Why is it that $\left|b_n - b \right| < \frac{\left|b \right|}{2} \Rightarrow \left| b_n \right| > \frac{\left|b \right|}{2}$?

Question

Unfortunately I am stuck on one step of a proof for an algebraic limit theorem, specifically:

Why is it exactly that $\left|b_n - b \right| < \frac{\left|b \right|}{2} \Rightarrow \left| b_n \right| > \frac{\left|b \right|}{2}$ ?

If this doesn't make sense without more context, please let me know. Otherwise, thank you for your help!

Answer 1

There's a version of the triangle inequality that says $\big| \,|x| - |y| \,\big| \leq |x - y|$ for all $x$ and $y$. So you have $$\big|\,|b| - |b_n|\,\big| \leq |b - b_n| < {|b| \over 2}$$ So in particular you have $$|b| - |b_n| < {|b| \over 2}$$ Rearranging this expression gives what you want.

Answer 2

Hint: use $|x|\le|y|+|x-y|$ hence $|y|\ge |x|-|x-y|$ for suitable values of $x$ and $y$.

Answer 3

You may divide everything by $b$, then this is equivalent to the statement: $|x-1|\lt 1/2$ implies $x\gt1/2$.

In other words: if $x$ is at a distance less than $1/2$ from $1$ then $x$ must be greater than $1/2$.

Answer 4

Rewriting the antecedent, we want to show $\frac{|b|}{2} > |b_n-b| \Rightarrow |b_n| > \frac{|b|}{2}$. \begin{align*} \frac{|b|}{2} \color{red}{+|b_n| - \frac{|b|}{2}} = \color{LimeGreen}{|b_n|} &> |b_n-b| \color{red}{+|b_n| - \frac{|b|}{2}} \\ &= |b-b_n| \color{red}{+|b_n| - \frac{|b|}{2}} \\ &\ge |b-b_n+b_n| - \frac{|b|}{2} \\ &= |b| - \frac{|b|}{2} \\ &= \color{LimeGreen}{\frac{|b|}{2}} \end{align*}

Stored dataset items
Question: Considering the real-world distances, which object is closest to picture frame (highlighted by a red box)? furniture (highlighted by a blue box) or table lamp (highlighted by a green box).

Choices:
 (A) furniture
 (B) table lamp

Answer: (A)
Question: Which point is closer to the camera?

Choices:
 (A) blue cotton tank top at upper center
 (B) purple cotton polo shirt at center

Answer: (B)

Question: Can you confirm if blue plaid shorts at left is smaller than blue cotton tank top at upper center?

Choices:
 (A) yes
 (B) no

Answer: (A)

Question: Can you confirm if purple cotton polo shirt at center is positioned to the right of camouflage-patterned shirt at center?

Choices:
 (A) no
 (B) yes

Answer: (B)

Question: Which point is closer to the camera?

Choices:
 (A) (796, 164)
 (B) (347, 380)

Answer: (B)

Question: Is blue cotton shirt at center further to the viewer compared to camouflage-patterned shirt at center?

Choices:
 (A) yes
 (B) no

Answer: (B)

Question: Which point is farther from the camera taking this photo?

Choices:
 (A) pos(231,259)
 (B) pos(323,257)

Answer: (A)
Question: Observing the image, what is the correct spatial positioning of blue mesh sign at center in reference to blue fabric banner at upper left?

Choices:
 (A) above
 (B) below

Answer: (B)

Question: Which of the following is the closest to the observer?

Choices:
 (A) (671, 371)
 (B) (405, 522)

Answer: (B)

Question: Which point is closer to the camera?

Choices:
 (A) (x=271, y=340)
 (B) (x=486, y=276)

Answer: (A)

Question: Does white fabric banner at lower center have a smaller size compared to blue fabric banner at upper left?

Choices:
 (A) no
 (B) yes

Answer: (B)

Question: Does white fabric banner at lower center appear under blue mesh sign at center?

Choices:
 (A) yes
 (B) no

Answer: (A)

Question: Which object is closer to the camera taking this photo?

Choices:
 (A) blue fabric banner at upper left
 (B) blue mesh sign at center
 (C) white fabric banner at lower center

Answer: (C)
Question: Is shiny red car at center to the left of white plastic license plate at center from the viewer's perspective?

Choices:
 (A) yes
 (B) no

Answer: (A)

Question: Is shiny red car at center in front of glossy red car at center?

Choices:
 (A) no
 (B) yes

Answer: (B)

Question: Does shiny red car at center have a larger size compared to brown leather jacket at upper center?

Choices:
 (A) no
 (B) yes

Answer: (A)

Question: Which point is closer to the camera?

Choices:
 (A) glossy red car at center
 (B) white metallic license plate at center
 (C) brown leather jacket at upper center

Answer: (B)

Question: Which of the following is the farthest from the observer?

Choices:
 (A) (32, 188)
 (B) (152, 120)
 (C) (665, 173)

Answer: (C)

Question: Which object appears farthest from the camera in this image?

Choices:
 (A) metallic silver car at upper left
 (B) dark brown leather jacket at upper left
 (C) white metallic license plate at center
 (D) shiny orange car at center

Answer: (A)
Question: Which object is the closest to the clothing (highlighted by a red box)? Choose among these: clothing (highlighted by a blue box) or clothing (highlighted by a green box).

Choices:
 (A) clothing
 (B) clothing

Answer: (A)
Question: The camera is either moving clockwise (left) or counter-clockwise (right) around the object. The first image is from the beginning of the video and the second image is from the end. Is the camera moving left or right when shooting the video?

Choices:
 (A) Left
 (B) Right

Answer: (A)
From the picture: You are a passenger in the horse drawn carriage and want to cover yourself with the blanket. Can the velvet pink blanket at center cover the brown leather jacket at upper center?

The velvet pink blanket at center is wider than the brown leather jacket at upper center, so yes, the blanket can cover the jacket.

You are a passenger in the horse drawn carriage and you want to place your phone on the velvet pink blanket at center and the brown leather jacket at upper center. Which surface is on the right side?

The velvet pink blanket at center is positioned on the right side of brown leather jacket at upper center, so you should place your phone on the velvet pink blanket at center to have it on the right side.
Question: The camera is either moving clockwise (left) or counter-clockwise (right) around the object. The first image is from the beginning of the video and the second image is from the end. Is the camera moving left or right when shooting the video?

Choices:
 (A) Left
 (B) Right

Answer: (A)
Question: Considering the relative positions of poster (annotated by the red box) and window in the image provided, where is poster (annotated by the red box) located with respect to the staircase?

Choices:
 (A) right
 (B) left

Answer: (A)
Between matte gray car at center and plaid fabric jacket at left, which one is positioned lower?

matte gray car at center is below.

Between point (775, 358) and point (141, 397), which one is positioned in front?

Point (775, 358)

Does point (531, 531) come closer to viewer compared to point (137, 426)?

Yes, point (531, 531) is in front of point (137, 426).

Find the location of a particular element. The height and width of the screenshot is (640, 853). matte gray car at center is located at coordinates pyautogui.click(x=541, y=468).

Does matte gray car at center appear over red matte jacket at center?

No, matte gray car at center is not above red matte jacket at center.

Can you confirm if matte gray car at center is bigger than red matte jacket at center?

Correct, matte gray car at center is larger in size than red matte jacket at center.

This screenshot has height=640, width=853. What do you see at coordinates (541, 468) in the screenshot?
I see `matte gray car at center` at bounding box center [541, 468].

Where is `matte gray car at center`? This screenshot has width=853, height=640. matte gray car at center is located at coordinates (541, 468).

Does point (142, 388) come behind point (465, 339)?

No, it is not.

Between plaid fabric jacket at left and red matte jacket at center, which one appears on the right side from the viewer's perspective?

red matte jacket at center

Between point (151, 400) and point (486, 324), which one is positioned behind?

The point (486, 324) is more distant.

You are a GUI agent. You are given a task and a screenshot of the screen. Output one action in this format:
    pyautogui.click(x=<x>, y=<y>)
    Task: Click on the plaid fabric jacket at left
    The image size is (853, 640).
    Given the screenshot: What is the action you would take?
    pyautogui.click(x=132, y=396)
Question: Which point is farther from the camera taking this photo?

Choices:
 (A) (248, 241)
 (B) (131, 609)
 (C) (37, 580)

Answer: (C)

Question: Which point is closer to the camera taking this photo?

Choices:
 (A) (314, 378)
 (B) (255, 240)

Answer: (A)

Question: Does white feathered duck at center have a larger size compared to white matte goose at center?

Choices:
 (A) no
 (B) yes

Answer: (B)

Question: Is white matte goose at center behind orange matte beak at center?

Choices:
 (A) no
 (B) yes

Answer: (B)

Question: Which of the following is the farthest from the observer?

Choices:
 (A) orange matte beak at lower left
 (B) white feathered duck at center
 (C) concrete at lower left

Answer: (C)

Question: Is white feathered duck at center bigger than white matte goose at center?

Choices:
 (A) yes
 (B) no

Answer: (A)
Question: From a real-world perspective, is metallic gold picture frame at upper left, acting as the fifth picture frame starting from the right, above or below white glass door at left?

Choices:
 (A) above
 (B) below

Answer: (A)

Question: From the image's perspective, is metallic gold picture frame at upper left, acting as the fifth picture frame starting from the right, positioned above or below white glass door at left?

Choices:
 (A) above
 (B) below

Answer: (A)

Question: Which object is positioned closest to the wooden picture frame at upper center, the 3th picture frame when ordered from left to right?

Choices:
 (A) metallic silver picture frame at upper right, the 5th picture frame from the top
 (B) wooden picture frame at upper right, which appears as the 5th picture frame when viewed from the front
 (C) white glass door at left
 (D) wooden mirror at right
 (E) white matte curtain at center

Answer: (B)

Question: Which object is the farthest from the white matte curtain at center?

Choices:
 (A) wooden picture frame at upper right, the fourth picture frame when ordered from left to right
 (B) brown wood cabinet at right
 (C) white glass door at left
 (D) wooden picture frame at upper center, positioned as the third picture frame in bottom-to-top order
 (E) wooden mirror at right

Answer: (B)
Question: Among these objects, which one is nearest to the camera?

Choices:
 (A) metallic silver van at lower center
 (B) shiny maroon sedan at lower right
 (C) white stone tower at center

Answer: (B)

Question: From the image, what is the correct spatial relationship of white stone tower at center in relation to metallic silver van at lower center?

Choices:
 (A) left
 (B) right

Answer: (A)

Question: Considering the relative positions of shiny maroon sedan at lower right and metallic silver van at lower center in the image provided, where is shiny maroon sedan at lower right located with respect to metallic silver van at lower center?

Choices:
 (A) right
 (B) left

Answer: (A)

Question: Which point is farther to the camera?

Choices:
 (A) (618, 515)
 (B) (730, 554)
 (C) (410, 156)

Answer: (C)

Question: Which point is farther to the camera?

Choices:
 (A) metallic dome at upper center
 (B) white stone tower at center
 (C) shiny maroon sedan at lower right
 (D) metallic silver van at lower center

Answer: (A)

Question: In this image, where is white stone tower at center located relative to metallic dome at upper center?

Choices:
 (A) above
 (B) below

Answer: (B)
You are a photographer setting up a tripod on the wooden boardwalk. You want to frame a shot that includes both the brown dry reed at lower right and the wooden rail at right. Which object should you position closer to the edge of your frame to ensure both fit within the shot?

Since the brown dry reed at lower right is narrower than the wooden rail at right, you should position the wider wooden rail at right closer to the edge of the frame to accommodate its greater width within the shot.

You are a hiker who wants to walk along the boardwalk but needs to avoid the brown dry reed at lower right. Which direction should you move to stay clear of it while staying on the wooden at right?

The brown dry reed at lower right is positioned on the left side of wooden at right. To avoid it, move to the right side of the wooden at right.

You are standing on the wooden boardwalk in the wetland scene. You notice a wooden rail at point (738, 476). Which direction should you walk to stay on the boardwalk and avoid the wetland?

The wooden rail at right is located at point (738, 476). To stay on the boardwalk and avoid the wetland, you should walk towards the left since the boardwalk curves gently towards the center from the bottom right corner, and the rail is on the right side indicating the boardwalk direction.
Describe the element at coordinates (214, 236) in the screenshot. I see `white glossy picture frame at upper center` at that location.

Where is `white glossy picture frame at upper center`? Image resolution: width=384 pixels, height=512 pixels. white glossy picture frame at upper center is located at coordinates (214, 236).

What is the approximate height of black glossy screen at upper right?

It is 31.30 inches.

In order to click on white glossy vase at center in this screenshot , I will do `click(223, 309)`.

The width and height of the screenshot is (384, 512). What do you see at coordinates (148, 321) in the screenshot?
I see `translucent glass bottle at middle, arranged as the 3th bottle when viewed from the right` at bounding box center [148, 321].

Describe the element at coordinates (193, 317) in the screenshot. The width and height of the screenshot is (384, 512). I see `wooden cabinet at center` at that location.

Exercise:
In the forum thread above about the limit-proof inequality, copy the part that opens with "You may divide" and closes with "greater than $1/2$.".

Written solution:
You may divide everything by $b$, then this is equivalent to the statement: $|x-1|\lt 1/2$ implies $x\gt1/2$.

In other words: if $x$ is at a distance less than $1/2$ from $1$ then $x$ must be greater than $1/2$.